I gathered up all this information and submitted it to US Citizenship and Immigration Services, who, after five months, finally sent me a letter indicating they have no record of him becoming naturalized. Which means he never denounced his rights to Italian citizenship. Which means, according to the Italian government, I am an Italian. Now I just had to prove it.

By “prove” I mean that I have to acquire certified copies of the birth, marriage, and death records of every descendent in the direct line from my great-grandfather to me. And get them all translated to Italian. And then show up at the Italian Consulate. With 300 Euros. And hope I’m approved.

Acquiring the aforementioned documents could take a while. But that’s okay. Because, in May, 2015, once I learned I qualified, I called to make an appointment with my Consulate. The next available: February 13, 2017.






A Surprise. “For Us.”

Michael stretched a measuring tape from one corner of the television to the other, then extended it a little further. “See, hon? This is what a fifty inch would look like.” “Mm-hmm,” I said without looking up from my crossword puzzle. “And this is how big a fifty-five inch would be.” Now I had to look up, before this got out of hand. “But I think that’s too big,” he continued. “What do you think?”

“I don’t think we need a new television,” I said.

This same conversation, with the same props, happened twice more before I left for my writing retreat.

The day before I was due to return he told me he bought something. A surprise. “Is this a surprise for me, or is it something both of us will use?” I asked.

“It’s for both of us,” he assured me. Which meant,  “I bought something I wanted that you don’t think we need.” This was how he told me about the rice cooker. And the Vitamix. And the Kitchen-Aid. Convinced that once I used them, I would wonder how we ever lived without them. This has yet to be the case.

> SET OF TASKS:
A - Name the appliances that the personal essay on Italian citizenship and a surprise purchase says Michael earlier introduced as something "for both of us."
B - Please carry on writing the personal essay on Italian citizenship and a surprise purchase, picking up right after its final sentence.

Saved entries
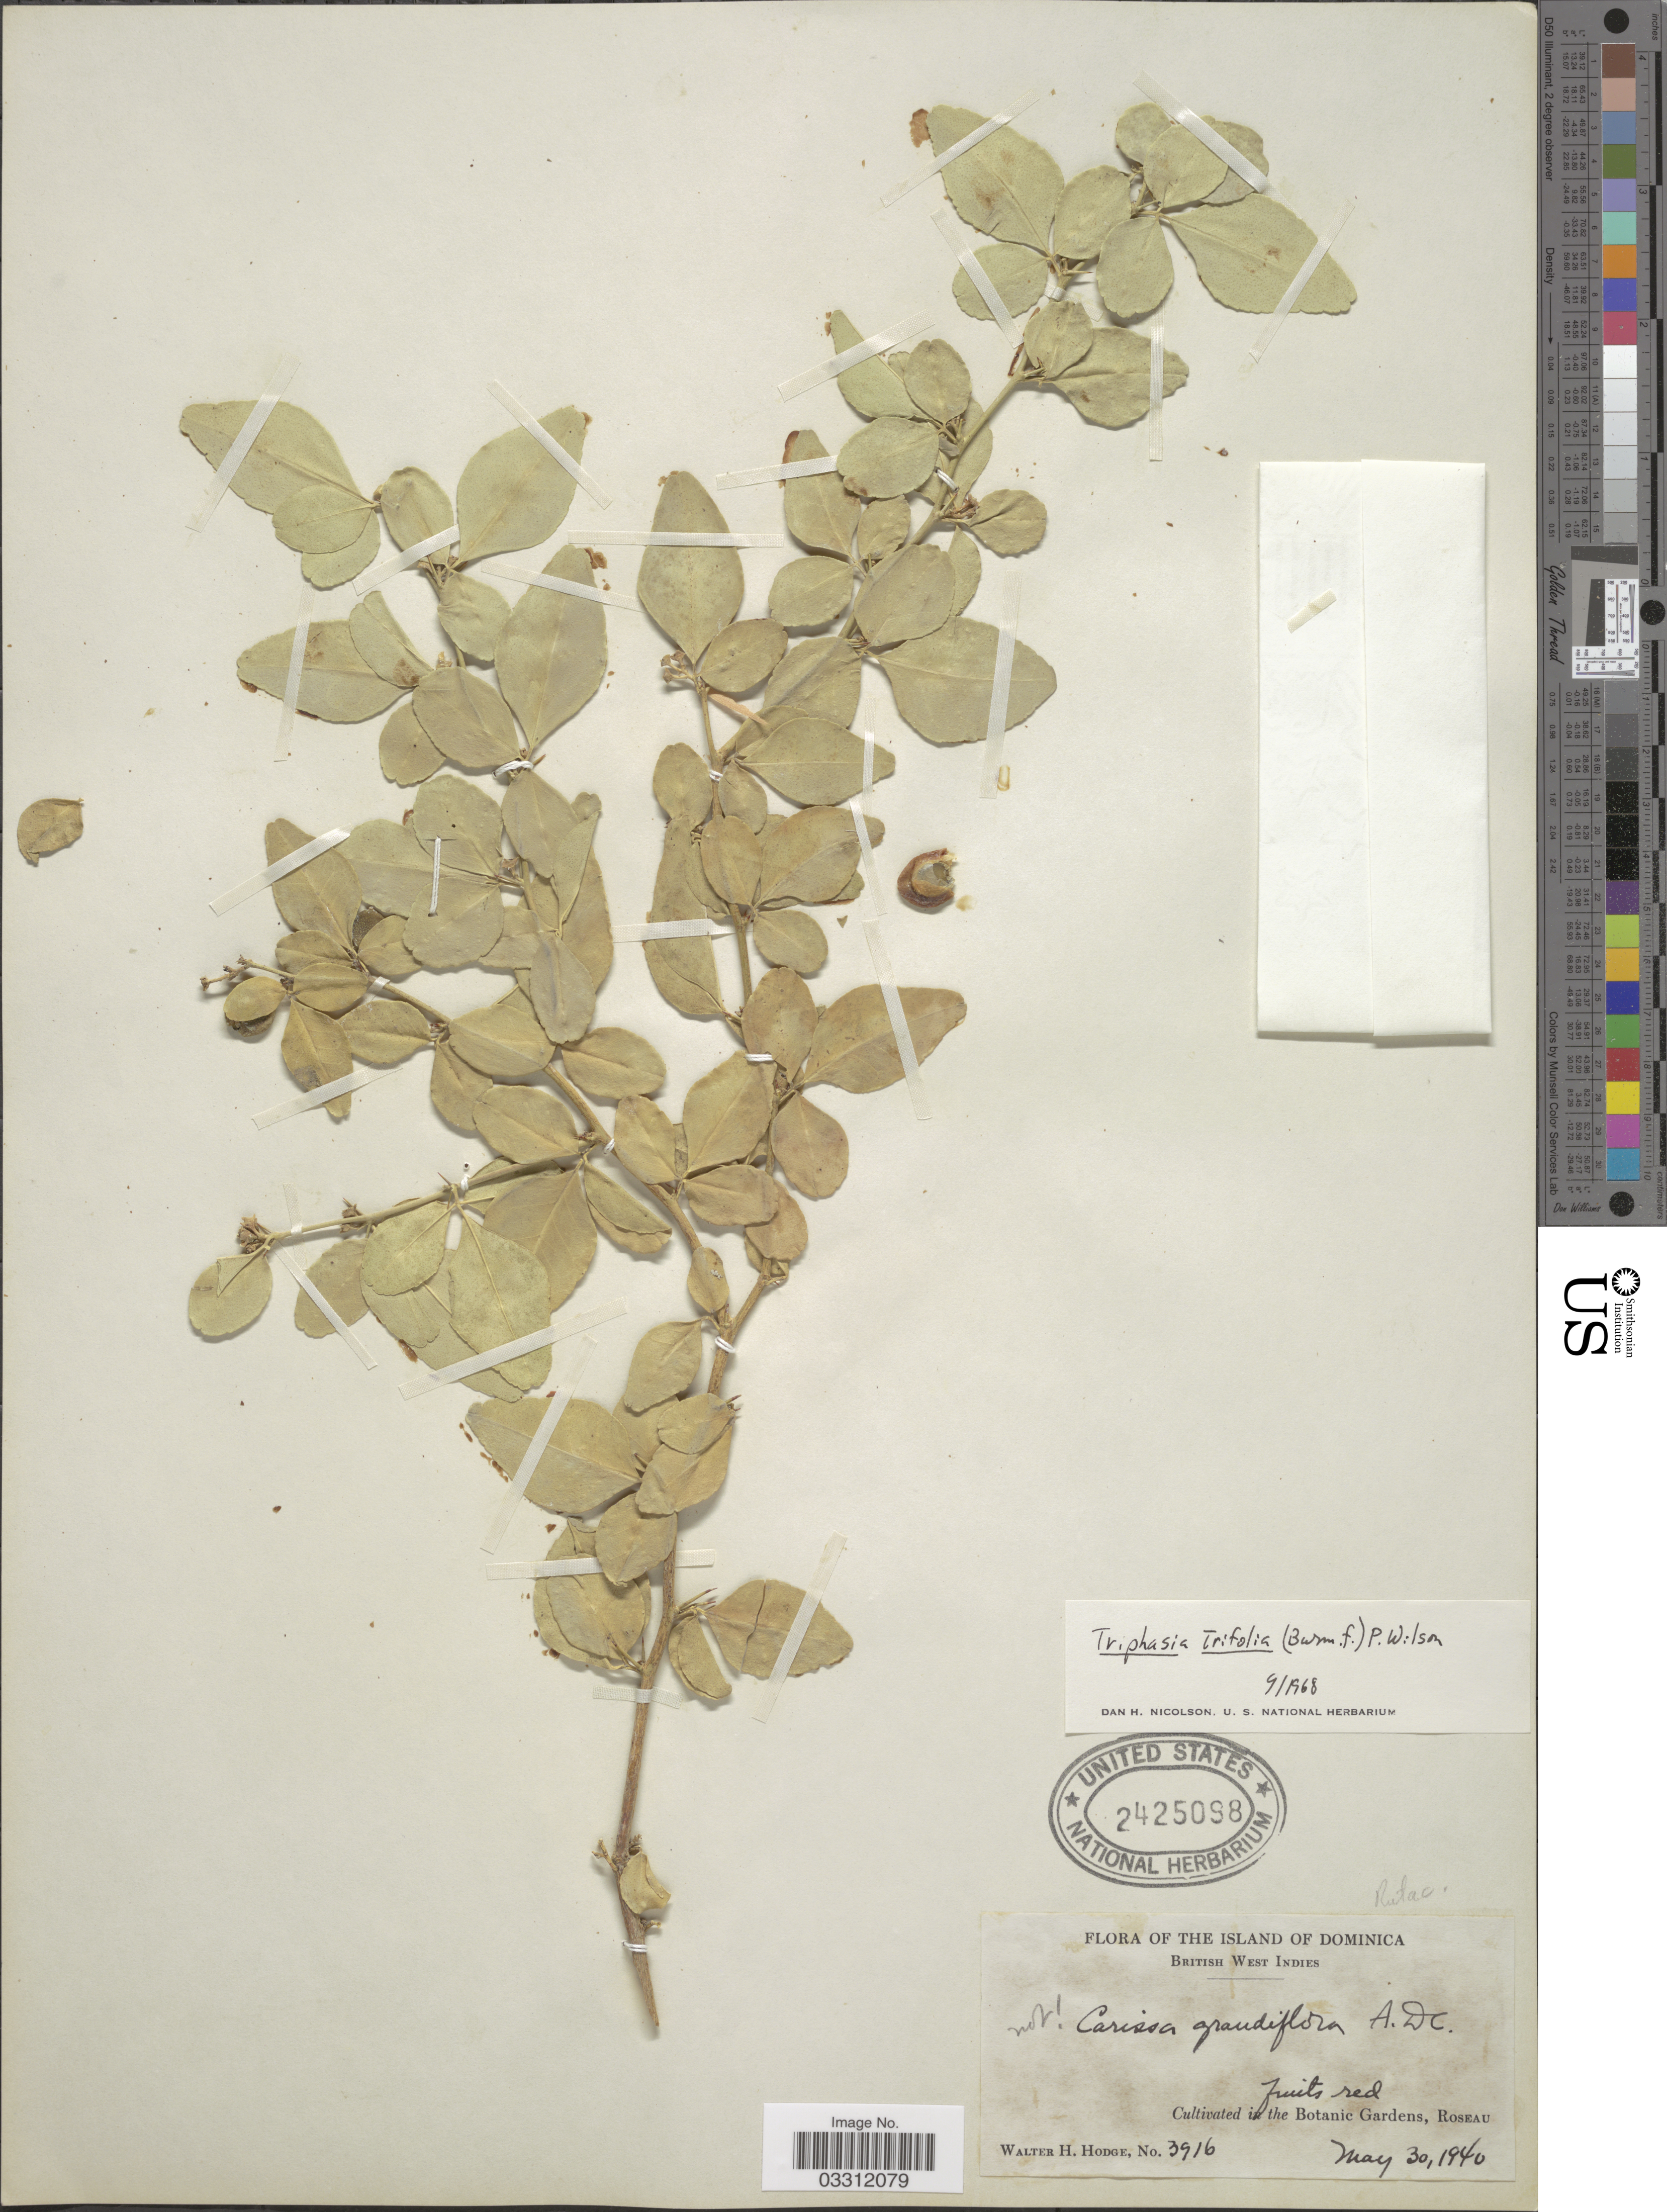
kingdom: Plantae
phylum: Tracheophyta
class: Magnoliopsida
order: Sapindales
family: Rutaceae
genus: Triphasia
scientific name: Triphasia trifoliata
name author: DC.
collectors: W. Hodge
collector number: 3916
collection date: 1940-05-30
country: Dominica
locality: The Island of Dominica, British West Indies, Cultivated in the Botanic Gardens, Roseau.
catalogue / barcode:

> ANSWERS TO THE EXERCISE:
A - The rice cooker, the Vitamix, and the Kitchen-Aid.

B -
So the night before I was due to return home, I told the women at the writing retreat, “I think I’m going home to a new television.”

When I arrived, Michael said, “Uh-oh. You didn’t get my text message.”

“Nope. What did it say?”

“I asked if you could come home 45 minutes later,” he said.

“So do you want me to turn around and leave?” I asked. “No,” he said. “You just can’t come in the bathroom.” And with that he closed the door to the master suite.

I flopped onto the couch to watch some television. Michael came out to fetch tools from the tool box. Twice. There was a lot of loud banging. I wondered why he was putting a television together in the bathroom. To keep me from seeing it? Then it occurred to me that there is nothing to put together when one purchases a television.

An hour later, he swung the door open wide. “Ready?” he said, an eager smile on his face.

“I have to come into the bathroom to see this thing?” I asked.

“Yes,” he said. I walked in and he pointed to the toilet, which now sported a new toilet seat. I stood, mouth agape. “You’re kidding me,” I said.

“Do you know what it is?” he asked me. I was stunned into silence, then laughter took over.  I knew exactly what it was. I’d visited friends the previous week who had one: our toilet now doubled as a bidet. I couldn’t speak I was laughing so hard.

“So you know how it works, then?” he asked. “No, I just saw it,” I said, gasping for breath. “They don’t use it.”

“Well, it’s plugged in here,” he said, pointing to an outlet by the toilet.

“Wait–it requires a plug?”

“Yeah–the electrician just left before you got home.”

“The electrician?” I asked.

“Yeah, he had to put the outlet in.”

“Michael, we’re renting this house. And you hired an electrician. To add a new outlet. For a bidet?

“Let me show you how it works,” he said, pointing to the wall beside the toilet. “Here’s the control panel–” I doubled over laughing. “A control panel?”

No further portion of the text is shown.